Tuesday, June 15, 2010

Truffles of the Chocolate Persuasion


Every year for Christmas, both my grandmother and my mother gift me with big boxes of Ferrero Rocher, the faux fancy chocolate candy that they even sell at Rite-Aid. I fell in love with these delicious milk chocolate hazelnut crunchy balls the first time I went to Sam's Club and had a free sample in a giant, soulless warehouse, bestowed upon me by a grumpy senior in a blue vest. I can see the concrete floors and exposed rafters every time I unwrap the shiny gold covering. What a beautiful food memory.

I wish I had a better beginning for my Homemade Chocolate Hazelnut Truffle blog but apparently I am honest to a painful fault. I still love the packaged gold chocolates and they were my first exposure to the chocolate/hazelnut combination, which is the only version of chocolate that I actually crave, being more of a "Peaches & Cream" type of dessert person. At any rate, I made some delicious chocolate/hazelnut truffles the other night and the good news for you is that they are super easy so I will probably make them again in the near future. This time I made them at home in my kitchen surrounded by friends and drinking wine. That sounds better already.

The inspiration for the truffles was some Hazelnut butter I snagged from work. I originally was going to make cookies but decided they weren't worthy of such a fantastic ingredient. Hazelnut butter is pure pressed hazelnuts with no sugar added and it smells and tastes heavenly. I envisioned a moist, almost chewy chocolate truffle version of Nutella and I completely hit the mark.

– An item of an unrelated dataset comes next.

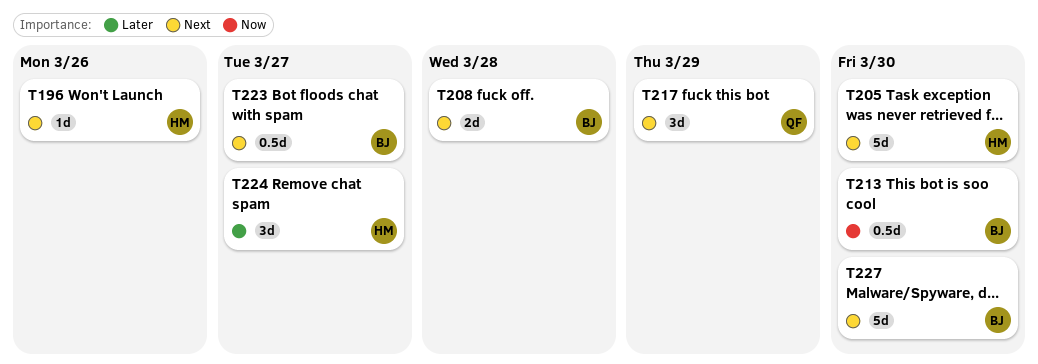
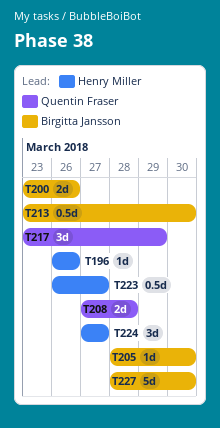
T200: none -> present
T205, owner: Henry Miller -> Birgitta Jansson
T205, estimate: 5d -> 1d
T208, owner: Birgitta Jansson -> Quentin Fraser
T223, owner: Birgitta Jansson -> Henry Miller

I knew that I should follow some semblance of a recipe so I started looking. Some books at work yielded several recipes but all required a grocery store trip so I vetoed those. And I don't have internet at home so I couldn't just mess around searching for a recipe that fit my pantry ingredients. The Johns Island library had no chocolate truffle books (big surprise) and only one candy book, Candy for Dummies, which yielded some pretty basic truffle recipes that I molded to fit my needs. Basically I heated heavy cream and sugar and combined it with bittersweet chocolate. I proceeded to whisk in the hazelnut butter. So easy. It went in the fridge to harden for about an hour. The book then suggests that I temper chocolate to dip them in. That requires several rounds of heating and temperature taking. No fun. So I just skipped that part and rolled them around in some sweetened cocoa powder. I would have loved to roll them around in chopped hazelnuts but those are expensive and also absent on Johns Island. Cocoa it was, and since they didn't have a chocolate layer first, they only looked pretty for a day but then you just roll them around in more cocoa powder. No one will complain about more cocoa powder.

See how they look messy and dirty??? This is how chocolate truffles were originally designed to look, resembling their fungi counterpart covered in dirt. I wish I could say this was a picture of my truffles but they all got eaten before I could take one. They did however look exactly like the ones above.